과제:
아래 데이터에서 "-[Array] : 배열,연결리스트<br>"이 들어 있는 줄과 "time evolution of the secondary"가 들어 있는 줄 사이의 줄을 양 끝 줄까지 포함하여 한 글자도 바꾸지 말고 그대로 옮겨 적으십시오.

---- 검토용 데이터

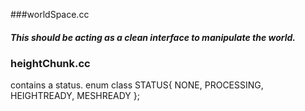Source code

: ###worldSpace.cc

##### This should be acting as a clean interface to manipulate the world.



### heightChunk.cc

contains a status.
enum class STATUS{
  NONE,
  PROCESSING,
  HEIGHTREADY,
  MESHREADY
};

--------
---- 검토용 데이터

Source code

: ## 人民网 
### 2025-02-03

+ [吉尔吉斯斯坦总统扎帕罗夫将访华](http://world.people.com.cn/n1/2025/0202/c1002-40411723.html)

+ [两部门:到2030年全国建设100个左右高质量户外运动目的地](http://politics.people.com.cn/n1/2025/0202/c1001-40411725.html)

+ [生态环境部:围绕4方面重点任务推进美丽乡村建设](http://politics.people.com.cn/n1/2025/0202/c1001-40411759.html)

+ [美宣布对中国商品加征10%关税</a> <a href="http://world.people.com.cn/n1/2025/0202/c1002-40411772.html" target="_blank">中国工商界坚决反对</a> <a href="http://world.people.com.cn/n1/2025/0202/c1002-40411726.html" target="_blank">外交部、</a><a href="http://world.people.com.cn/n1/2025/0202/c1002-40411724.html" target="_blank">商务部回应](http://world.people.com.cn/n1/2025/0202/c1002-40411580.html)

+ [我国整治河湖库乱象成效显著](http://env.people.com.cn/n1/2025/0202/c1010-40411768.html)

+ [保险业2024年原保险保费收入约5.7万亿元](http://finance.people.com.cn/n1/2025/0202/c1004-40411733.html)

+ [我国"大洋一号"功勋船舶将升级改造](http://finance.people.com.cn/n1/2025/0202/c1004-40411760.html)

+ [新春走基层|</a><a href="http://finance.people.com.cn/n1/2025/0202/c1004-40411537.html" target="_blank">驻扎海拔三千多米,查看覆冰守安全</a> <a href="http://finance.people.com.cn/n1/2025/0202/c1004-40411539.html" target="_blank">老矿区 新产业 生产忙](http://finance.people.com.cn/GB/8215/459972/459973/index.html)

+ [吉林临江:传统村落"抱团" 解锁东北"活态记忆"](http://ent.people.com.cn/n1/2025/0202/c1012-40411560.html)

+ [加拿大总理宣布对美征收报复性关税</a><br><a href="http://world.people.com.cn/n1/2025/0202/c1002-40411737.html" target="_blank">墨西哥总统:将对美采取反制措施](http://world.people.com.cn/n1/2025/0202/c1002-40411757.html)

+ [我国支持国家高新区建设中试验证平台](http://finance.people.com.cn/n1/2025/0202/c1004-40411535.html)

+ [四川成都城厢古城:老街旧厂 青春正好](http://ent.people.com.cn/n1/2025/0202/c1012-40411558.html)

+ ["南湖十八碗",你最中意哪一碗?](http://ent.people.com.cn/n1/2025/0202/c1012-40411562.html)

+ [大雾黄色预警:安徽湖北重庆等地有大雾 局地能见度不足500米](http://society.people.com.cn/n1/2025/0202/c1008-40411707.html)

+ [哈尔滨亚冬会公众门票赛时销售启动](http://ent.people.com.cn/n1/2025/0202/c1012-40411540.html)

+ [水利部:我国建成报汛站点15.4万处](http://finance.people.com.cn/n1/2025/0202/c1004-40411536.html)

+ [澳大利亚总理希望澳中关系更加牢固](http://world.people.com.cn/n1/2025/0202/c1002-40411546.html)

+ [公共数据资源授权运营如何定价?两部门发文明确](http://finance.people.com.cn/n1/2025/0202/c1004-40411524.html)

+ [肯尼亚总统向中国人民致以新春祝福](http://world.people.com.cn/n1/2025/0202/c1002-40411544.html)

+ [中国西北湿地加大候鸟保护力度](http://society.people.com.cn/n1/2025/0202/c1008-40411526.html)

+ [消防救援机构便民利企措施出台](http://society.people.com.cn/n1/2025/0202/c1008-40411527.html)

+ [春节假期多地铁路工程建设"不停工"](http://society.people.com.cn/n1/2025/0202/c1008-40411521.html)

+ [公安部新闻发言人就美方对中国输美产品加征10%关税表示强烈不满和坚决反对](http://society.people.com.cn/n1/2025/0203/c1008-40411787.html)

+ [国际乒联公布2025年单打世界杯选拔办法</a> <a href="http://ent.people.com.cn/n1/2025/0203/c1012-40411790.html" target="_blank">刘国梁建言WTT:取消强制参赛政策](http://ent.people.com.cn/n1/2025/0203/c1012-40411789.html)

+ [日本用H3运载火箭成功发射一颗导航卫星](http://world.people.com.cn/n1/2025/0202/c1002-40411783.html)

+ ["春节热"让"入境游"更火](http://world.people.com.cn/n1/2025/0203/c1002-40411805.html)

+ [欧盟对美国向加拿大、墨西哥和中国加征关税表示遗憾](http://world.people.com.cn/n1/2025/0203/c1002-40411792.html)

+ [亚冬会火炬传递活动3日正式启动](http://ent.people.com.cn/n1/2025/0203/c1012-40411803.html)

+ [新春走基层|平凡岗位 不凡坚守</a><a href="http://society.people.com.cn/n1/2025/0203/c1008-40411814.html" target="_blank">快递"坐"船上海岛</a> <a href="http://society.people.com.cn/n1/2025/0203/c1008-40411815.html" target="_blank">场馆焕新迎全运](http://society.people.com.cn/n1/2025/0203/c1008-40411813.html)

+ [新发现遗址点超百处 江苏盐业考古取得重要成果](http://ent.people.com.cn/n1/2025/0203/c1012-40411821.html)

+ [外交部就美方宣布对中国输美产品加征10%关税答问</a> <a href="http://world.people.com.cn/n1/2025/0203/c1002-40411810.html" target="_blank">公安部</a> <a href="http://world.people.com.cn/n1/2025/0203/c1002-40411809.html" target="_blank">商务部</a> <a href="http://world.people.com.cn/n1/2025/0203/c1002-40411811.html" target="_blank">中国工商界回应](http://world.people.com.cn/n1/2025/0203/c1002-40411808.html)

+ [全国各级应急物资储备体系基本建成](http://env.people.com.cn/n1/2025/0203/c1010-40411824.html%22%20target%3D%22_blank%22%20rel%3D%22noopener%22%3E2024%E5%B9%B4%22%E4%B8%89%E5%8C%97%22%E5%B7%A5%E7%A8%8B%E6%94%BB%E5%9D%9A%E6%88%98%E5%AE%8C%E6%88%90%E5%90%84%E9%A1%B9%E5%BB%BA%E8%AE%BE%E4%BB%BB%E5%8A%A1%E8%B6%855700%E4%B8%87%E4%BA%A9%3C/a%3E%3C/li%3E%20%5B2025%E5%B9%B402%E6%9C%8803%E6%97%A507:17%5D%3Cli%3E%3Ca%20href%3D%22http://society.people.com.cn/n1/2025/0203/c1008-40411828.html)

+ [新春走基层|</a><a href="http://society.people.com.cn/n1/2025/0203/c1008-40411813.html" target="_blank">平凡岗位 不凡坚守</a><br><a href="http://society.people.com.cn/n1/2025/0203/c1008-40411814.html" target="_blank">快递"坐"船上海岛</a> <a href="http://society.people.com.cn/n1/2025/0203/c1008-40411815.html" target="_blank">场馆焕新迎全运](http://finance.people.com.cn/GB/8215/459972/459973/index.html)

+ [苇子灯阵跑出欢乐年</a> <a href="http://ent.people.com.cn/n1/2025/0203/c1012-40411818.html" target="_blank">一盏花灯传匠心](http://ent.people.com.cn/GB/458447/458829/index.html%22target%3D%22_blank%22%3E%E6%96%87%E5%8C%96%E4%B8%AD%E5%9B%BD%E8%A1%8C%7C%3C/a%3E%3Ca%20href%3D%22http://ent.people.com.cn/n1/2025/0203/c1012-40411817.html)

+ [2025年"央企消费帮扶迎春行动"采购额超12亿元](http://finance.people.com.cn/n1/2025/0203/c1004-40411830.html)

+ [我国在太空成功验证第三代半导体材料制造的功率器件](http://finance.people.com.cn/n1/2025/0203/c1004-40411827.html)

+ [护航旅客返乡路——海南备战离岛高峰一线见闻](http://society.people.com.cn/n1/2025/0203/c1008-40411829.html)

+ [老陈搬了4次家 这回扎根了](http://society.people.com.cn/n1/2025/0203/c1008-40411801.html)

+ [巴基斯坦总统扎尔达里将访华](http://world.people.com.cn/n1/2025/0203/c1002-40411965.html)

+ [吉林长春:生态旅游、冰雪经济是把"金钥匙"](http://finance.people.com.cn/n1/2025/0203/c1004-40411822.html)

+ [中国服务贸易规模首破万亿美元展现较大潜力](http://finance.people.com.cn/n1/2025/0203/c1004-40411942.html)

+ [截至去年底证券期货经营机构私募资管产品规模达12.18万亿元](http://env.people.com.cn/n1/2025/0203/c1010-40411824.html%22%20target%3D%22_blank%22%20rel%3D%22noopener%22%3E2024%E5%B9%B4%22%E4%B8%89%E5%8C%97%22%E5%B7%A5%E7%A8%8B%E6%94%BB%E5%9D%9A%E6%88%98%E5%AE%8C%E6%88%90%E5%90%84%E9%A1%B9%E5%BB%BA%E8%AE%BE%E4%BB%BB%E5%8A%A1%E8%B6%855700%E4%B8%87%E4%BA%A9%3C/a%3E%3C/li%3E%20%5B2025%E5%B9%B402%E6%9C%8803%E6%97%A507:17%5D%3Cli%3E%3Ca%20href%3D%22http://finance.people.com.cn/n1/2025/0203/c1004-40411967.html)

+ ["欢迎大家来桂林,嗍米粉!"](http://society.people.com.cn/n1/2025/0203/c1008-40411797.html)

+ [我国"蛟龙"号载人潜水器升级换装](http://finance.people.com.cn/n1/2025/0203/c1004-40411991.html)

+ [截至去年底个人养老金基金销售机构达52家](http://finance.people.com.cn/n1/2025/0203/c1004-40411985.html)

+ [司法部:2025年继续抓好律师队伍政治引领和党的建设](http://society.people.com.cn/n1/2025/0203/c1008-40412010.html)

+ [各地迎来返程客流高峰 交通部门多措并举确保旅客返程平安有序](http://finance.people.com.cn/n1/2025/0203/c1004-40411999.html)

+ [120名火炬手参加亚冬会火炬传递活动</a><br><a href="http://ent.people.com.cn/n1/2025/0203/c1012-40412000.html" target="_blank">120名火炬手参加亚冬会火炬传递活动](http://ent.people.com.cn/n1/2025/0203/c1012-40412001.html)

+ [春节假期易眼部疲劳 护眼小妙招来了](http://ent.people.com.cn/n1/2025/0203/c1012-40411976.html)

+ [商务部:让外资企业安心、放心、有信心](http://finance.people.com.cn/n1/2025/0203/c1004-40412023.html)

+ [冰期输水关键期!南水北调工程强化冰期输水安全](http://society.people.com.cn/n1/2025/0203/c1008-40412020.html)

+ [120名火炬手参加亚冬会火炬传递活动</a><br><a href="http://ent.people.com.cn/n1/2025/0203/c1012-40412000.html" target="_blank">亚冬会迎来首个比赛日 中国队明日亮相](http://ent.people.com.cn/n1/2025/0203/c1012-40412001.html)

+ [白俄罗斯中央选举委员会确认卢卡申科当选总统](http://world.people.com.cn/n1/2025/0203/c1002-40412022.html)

--------
---- 검토용 데이터

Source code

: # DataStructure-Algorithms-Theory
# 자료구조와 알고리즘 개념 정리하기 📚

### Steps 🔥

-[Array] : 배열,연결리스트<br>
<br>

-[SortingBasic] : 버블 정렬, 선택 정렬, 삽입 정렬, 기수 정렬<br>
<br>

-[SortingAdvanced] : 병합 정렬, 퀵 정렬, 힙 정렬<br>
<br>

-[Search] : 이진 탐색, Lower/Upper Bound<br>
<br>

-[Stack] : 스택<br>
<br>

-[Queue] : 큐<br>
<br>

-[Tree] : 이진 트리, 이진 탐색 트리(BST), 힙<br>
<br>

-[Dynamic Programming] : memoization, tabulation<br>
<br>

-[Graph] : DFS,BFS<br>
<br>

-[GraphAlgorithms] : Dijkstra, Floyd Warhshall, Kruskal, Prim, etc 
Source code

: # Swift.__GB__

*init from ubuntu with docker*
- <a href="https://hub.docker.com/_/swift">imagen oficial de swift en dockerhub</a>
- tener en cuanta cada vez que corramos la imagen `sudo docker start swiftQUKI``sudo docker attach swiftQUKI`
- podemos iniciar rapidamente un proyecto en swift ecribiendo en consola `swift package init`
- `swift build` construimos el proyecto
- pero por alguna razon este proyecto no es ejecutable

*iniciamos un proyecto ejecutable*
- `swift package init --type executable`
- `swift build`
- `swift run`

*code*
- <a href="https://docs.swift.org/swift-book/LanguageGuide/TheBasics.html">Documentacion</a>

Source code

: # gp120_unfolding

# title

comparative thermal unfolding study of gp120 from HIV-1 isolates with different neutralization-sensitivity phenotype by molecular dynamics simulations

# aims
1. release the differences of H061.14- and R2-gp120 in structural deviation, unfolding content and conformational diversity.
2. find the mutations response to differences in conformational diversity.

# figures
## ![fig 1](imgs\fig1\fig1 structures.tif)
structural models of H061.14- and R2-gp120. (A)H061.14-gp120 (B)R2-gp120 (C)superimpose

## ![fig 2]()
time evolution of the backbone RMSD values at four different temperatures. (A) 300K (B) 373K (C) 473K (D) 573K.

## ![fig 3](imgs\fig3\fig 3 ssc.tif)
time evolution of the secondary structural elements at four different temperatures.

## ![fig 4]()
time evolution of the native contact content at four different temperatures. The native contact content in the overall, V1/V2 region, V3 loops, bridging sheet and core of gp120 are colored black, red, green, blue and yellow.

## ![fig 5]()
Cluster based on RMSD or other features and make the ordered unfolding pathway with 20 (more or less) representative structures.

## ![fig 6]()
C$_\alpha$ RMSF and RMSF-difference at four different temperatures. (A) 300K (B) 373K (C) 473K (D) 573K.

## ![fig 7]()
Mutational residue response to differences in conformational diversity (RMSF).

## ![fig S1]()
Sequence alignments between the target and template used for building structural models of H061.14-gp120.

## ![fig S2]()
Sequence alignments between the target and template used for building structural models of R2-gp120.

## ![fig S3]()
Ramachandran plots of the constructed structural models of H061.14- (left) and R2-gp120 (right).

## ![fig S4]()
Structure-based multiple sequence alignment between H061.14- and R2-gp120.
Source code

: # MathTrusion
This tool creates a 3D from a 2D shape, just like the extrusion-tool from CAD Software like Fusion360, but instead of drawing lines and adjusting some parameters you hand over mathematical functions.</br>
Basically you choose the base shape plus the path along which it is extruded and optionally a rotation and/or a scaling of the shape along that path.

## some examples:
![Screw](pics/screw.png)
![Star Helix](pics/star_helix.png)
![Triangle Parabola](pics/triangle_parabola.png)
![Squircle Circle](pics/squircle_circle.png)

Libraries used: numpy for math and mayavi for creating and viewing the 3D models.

--------

과제 결과:
-[Array] : 배열,연결리스트<br>
<br>

-[SortingBasic] : 버블 정렬, 선택 정렬, 삽입 정렬, 기수 정렬<br>
<br>

-[SortingAdvanced] : 병합 정렬, 퀵 정렬, 힙 정렬<br>
<br>

-[Search] : 이진 탐색, Lower/Upper Bound<br>
<br>

-[Stack] : 스택<br>
<br>

-[Queue] : 큐<br>
<br>

-[Tree] : 이진 트리, 이진 탐색 트리(BST), 힙<br>
<br>

-[Dynamic Programming] : memoization, tabulation<br>
<br>

-[Graph] : DFS,BFS<br>
<br>

-[GraphAlgorithms] : Dijkstra, Floyd Warhshall, Kruskal, Prim, etc 
Source code

: # Swift.__GB__

*init from ubuntu with docker*
- <a href="https://hub.docker.com/_/swift">imagen oficial de swift en dockerhub</a>
- tener en cuanta cada vez que corramos la imagen `sudo docker start swiftQUKI``sudo docker attach swiftQUKI`
- podemos iniciar rapidamente un proyecto en swift ecribiendo en consola `swift package init`
- `swift build` construimos el proyecto
- pero por alguna razon este proyecto no es ejecutable

*iniciamos un proyecto ejecutable*
- `swift package init --type executable`
- `swift build`
- `swift run`

*code*
- <a href="https://docs.swift.org/swift-book/LanguageGuide/TheBasics.html">Documentacion</a>

Source code

: # gp120_unfolding

# title

comparative thermal unfolding study of gp120 from HIV-1 isolates with different neutralization-sensitivity phenotype by molecular dynamics simulations

# aims
1. release the differences of H061.14- and R2-gp120 in structural deviation, unfolding content and conformational diversity.
2. find the mutations response to differences in conformational diversity.

# figures
## ![fig 1](imgs\fig1\fig1 structures.tif)
structural models of H061.14- and R2-gp120. (A)H061.14-gp120 (B)R2-gp120 (C)superimpose

## ![fig 2]()
time evolution of the backbone RMSD values at four different temperatures. (A) 300K (B) 373K (C) 473K (D) 573K.

## ![fig 3](imgs\fig3\fig 3 ssc.tif)
time evolution of the secondary structural elements at four different temperatures.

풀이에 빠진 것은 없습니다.